In fairness to Lovelock and other telophobes, then, "taint of purpose" needs a clearer definition. Purpose might be defined in a limited way, in terms only of human ways and means, in which case no scientist need fear the teleological heresy when describing nature. Alternatively, it might be sensible after all to assign purpose to all kinds of cause-and-effect sequences in nature. What exactly is it that Lovelock thinks might make microbiologists uncomfortable?
If we ask a computer programmer about a section of code, she might tell us that that section of code ensures that when a particular dialog box appears on a user’s screen it contains data pulled from a particular field in a particular database, so that’s the purpose of that section of code—to make that data appear in the right place at the right time. It seems straightforward.
Now, if we ask a geneticist about a section of DNA—genetic code—and he tells us that that section of code ensures that a particular protein contains a particular amino acid at a particular position in the sequence of amino acids, we might in this case be less eager to say that the code has a purpose, for fear of committing “the teleological heresy.”
But in both cases a coded sequence contributes something necessary and specific to a larger program. Purpose is granted in the one case; but not in the other. Might the relevant concepts be too imprecisely defined? Let’s see if we can achieve clarity by scrambling them even more.

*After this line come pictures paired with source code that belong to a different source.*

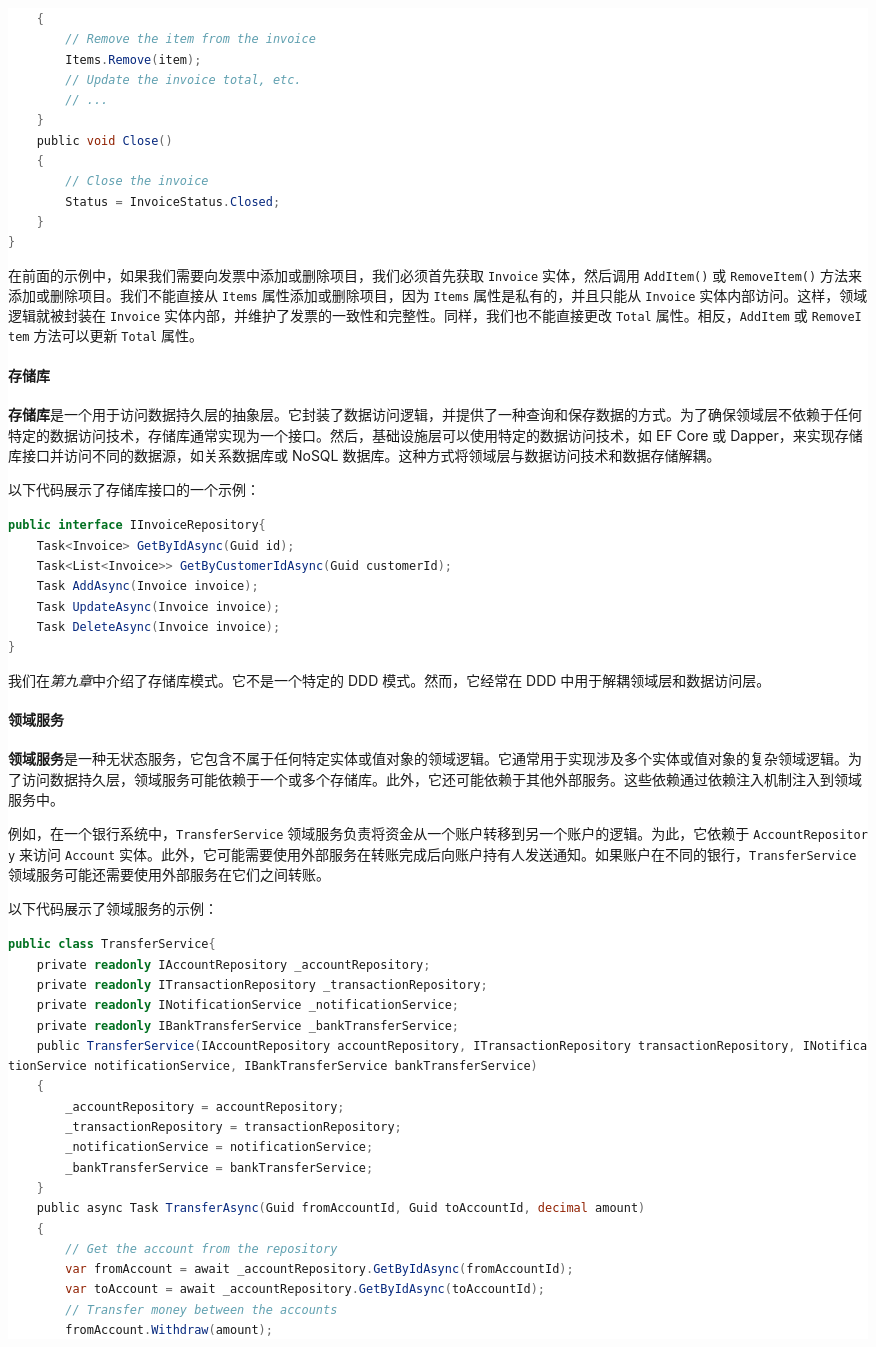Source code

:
 ```cs
    {
        // Remove the item from the invoice
        Items.Remove(item);
        // Update the invoice total, etc.
        // ...
    }
    public void Close()
    {
        // Close the invoice
        Status = InvoiceStatus.Closed;
    }
}
```

在前面的示例中，如果我们需要向发票中添加或删除项目，我们必须首先获取 `Invoice` 实体，然后调用 `AddItem()` 或 `RemoveItem()` 方法来添加或删除项目。我们不能直接从 `Items` 属性添加或删除项目，因为 `Items` 属性是私有的，并且只能从 `Invoice` 实体内部访问。这样，领域逻辑就被封装在 `Invoice` 实体内部，并维护了发票的一致性和完整性。同样，我们也不能直接更改 `Total` 属性。相反，`AddItem` 或 `RemoveItem` 方法可以更新 `Total` 属性。

#### 存储库

**存储库**是一个用于访问数据持久层的抽象层。它封装了数据访问逻辑，并提供了一种查询和保存数据的方式。为了确保领域层不依赖于任何特定的数据访问技术，存储库通常实现为一个接口。然后，基础设施层可以使用特定的数据访问技术，如 EF Core 或 Dapper，来实现存储库接口并访问不同的数据源，如关系数据库或 NoSQL 数据库。这种方式将领域层与数据访问技术和数据存储解耦。

以下代码展示了存储库接口的一个示例：

```cs
public interface IInvoiceRepository{
    Task<Invoice> GetByIdAsync(Guid id);
    Task<List<Invoice>> GetByCustomerIdAsync(Guid customerId);
    Task AddAsync(Invoice invoice);
    Task UpdateAsync(Invoice invoice);
    Task DeleteAsync(Invoice invoice);
}
```

我们在*第九章*中介绍了存储库模式。它不是一个特定的 DDD 模式。然而，它经常在 DDD 中用于解耦领域层和数据访问层。

#### 领域服务

**领域服务**是一种无状态服务，它包含不属于任何特定实体或值对象的领域逻辑。它通常用于实现涉及多个实体或值对象的复杂领域逻辑。为了访问数据持久层，领域服务可能依赖于一个或多个存储库。此外，它还可能依赖于其他外部服务。这些依赖通过依赖注入机制注入到领域服务中。

例如，在一个银行系统中，`TransferService` 领域服务负责将资金从一个账户转移到另一个账户的逻辑。为此，它依赖于 `AccountRepository` 来访问 `Account` 实体。此外，它可能需要使用外部服务在转账完成后向账户持有人发送通知。如果账户在不同的银行，`TransferService` 领域服务可能还需要使用外部服务在它们之间转账。

以下代码展示了领域服务的示例：

```cs
public class TransferService{
    private readonly IAccountRepository _accountRepository;
    private readonly ITransactionRepository _transactionRepository;
    private readonly INotificationService _notificationService;
    private readonly IBankTransferService _bankTransferService;
    public TransferService(IAccountRepository accountRepository, ITransactionRepository transactionRepository, INotificationService notificationService, IBankTransferService bankTransferService)
    {
        _accountRepository = accountRepository;
        _transactionRepository = transactionRepository;
        _notificationService = notificationService;
        _bankTransferService = bankTransferService;
    }
    public async Task TransferAsync(Guid fromAccountId, Guid toAccountId, decimal amount)
    {
        // Get the account from the repository
        var fromAccount = await _accountRepository.GetByIdAsync(fromAccountId);
        var toAccount = await _accountRepository.GetByIdAsync(toAccountId);
        // Transfer money between the accounts
        fromAccount.Withdraw(amount);
```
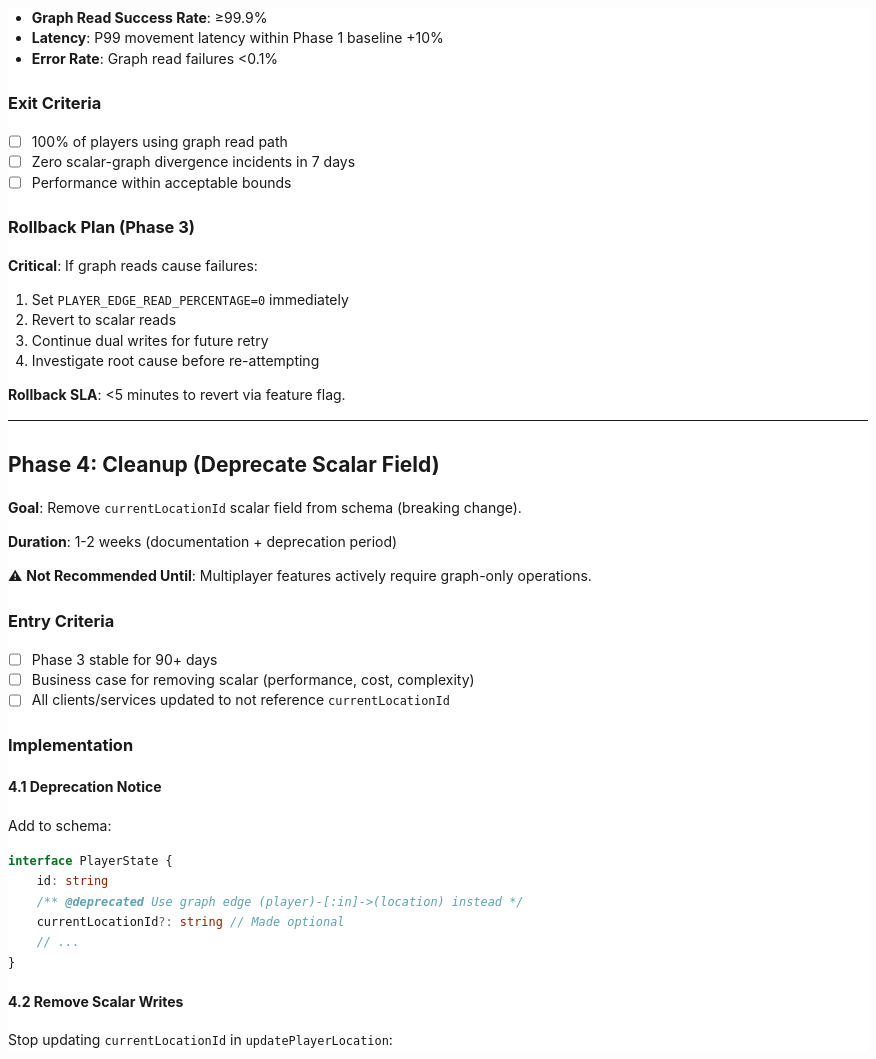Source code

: -   **Graph Read Success Rate**: ≥99.9%
-   **Latency**: P99 movement latency within Phase 1 baseline +10%
-   **Error Rate**: Graph read failures <0.1%

### Exit Criteria

-   [ ] 100% of players using graph read path
-   [ ] Zero scalar-graph divergence incidents in 7 days
-   [ ] Performance within acceptable bounds

### Rollback Plan (Phase 3)

**Critical**: If graph reads cause failures:

1. Set `PLAYER_EDGE_READ_PERCENTAGE=0` immediately
2. Revert to scalar reads
3. Continue dual writes for future retry
4. Investigate root cause before re-attempting

**Rollback SLA**: <5 minutes to revert via feature flag.

---

## Phase 4: Cleanup (Deprecate Scalar Field)

**Goal**: Remove `currentLocationId` scalar field from schema (breaking change).

**Duration**: 1-2 weeks (documentation + deprecation period)

⚠️ **Not Recommended Until**: Multiplayer features actively require graph-only operations.

### Entry Criteria

-   [ ] Phase 3 stable for 90+ days
-   [ ] Business case for removing scalar (performance, cost, complexity)
-   [ ] All clients/services updated to not reference `currentLocationId`

### Implementation

#### 4.1 Deprecation Notice

Add to schema:

```typescript
interface PlayerState {
    id: string
    /** @deprecated Use graph edge (player)-[:in]->(location) instead */
    currentLocationId?: string // Made optional
    // ...
}
```

#### 4.2 Remove Scalar Writes

Stop updating `currentLocationId` in `updatePlayerLocation`:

Let’s say that DNA hackers drop new genes into the genome of a variety of tomato and that the new genes ensure that the fruits of the plants contains large amounts of caffeine, or sugar, or [insert favorite substance]. In this case some of the genes in the revised tomato genome have a purpose, but the rest do not?
Here’s a sequence of genes. Look it over carefully. Which ones have purpose? |
What if the sequence of inserted genes incorporated some genes from the original tomato genome—then would those genes be transformed from being purposeless to being purposeful, even though they correspond to the same amino acids after the insertion as before? This thought experiment should serve as therapy for anyone suffering from telophobia.
Maybe the problem gets fixed if the operative term is changed from purpose to function.
Is the function of a thing merely whatever the thing can be observed to do—or only what it is intended to do? The function of a jet engine is to propel a plane. But the engine also produces heat. That is not its function, though the function of some devices is precisely to produce heat. It looks like function is a function of human intent. This is a troubling observation, because it means that although we observe nature doing things, nothing in nature has any function whatsoever. The stomach makes food suitable for passage through the intestine. Do we really want to say in the next breath that stomachs have no function—serve no purpose?
The terms attached to teleology: purpose, meaning, function, code, plan, program, information—these all are problematic concepts, because they subside in the no-man’s land between science from religion. And for that they hold the promise of a reconciliation of the mighty ideological antagonists.
Scientific telophobia is understandable, given the vagueness of the terms that carry the "heresy of teleology." An unwary scientist might too easily step off the nihilistic path of scientific orthodoxy into a pile of sentimental/superstitious teleological goo. But the solution to the teleological conundrum is not to cast meaning, purpose, etc., into the wilderness, but to give precise operational definitions to these problematic terms.
Just think—someday we might actually know what we're talking about. Nah.